Problem details: Copy out all the records, word for word.

(Beginning of Given information)

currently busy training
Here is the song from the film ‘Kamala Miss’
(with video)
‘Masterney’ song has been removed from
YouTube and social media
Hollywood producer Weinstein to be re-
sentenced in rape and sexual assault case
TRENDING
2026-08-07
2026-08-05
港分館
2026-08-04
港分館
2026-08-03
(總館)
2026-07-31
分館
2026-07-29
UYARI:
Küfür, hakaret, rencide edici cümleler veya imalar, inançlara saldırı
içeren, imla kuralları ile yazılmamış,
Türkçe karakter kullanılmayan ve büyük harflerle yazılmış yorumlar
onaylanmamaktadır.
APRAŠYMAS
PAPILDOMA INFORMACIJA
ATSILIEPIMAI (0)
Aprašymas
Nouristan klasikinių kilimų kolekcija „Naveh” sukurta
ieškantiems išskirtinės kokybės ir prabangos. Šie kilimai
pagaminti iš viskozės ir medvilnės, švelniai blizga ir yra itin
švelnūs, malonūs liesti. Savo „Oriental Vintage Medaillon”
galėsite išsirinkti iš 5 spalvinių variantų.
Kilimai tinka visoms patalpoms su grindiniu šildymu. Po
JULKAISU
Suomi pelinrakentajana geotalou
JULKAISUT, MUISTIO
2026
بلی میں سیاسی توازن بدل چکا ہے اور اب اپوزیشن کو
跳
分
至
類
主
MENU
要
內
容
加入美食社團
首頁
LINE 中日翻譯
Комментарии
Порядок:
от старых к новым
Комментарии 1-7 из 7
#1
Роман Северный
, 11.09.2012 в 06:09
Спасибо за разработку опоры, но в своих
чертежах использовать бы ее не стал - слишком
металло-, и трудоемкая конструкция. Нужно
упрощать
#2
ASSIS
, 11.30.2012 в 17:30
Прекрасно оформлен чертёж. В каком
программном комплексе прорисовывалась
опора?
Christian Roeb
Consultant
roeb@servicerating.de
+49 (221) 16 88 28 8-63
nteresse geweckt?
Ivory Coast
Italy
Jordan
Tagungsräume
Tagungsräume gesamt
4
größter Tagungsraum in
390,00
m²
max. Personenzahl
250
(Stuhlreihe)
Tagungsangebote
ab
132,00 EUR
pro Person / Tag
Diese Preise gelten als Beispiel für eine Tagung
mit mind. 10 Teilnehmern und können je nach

(End of Given information)

Problem solution:
currently busy training
Here is the song from the film ‘Kamala Miss’
(with video)
‘Masterney’ song has been removed from
YouTube and social media
Hollywood producer Weinstein to be re-
sentenced in rape and sexual assault case
TRENDING
2026-08-07
2026-08-05
港分館
2026-08-04
港分館
2026-08-03
(總館)
2026-07-31
分館
2026-07-29
UYARI:
Küfür, hakaret, rencide edici cümleler veya imalar, inançlara saldırı
içeren, imla kuralları ile yazılmamış,
Türkçe karakter kullanılmayan ve büyük harflerle yazılmış yorumlar
onaylanmamaktadır.
APRAŠYMAS
PAPILDOMA INFORMACIJA
ATSILIEPIMAI (0)
Aprašymas
Nouristan klasikinių kilimų kolekcija „Naveh” sukurta
ieškantiems išskirtinės kokybės ir prabangos. Šie kilimai
pagaminti iš viskozės ir medvilnės, švelniai blizga ir yra itin
švelnūs, malonūs liesti. Savo „Oriental Vintage Medaillon”
galėsite išsirinkti iš 5 spalvinių variantų.
Kilimai tinka visoms patalpoms su grindiniu šildymu. Po
JULKAISU
Suomi pelinrakentajana geotalou
JULKAISUT, MUISTIO
2026
بلی میں سیاسی توازن بدل چکا ہے اور اب اپوزیشن کو
跳
分
至
類
主
MENU
要
內
容
加入美食社團
首頁
LINE 中日翻譯
Комментарии
Порядок:
от старых к новым
Комментарии 1-7 из 7
#1
Роман Северный
, 11.09.2012 в 06:09
Спасибо за разработку опоры, но в своих
чертежах использовать бы ее не стал - слишком
металло-, и трудоемкая конструкция. Нужно
упрощать
#2
ASSIS
, 11.30.2012 в 17:30
Прекрасно оформлен чертёж. В каком
программном комплексе прорисовывалась
опора?
Christian Roeb
Consultant
roeb@servicerating.de
+49 (221) 16 88 28 8-63
nteresse geweckt?
Ivory Coast
Italy
Jordan
Tagungsräume
Tagungsräume gesamt
4
größter Tagungsraum in
390,00
m²
max. Personenzahl
250
(Stuhlreihe)
Tagungsangebote
ab
132,00 EUR
pro Person / Tag
Diese Preise gelten als Beispiel für eine Tagung
mit mind. 10 Teilnehmern und können je nach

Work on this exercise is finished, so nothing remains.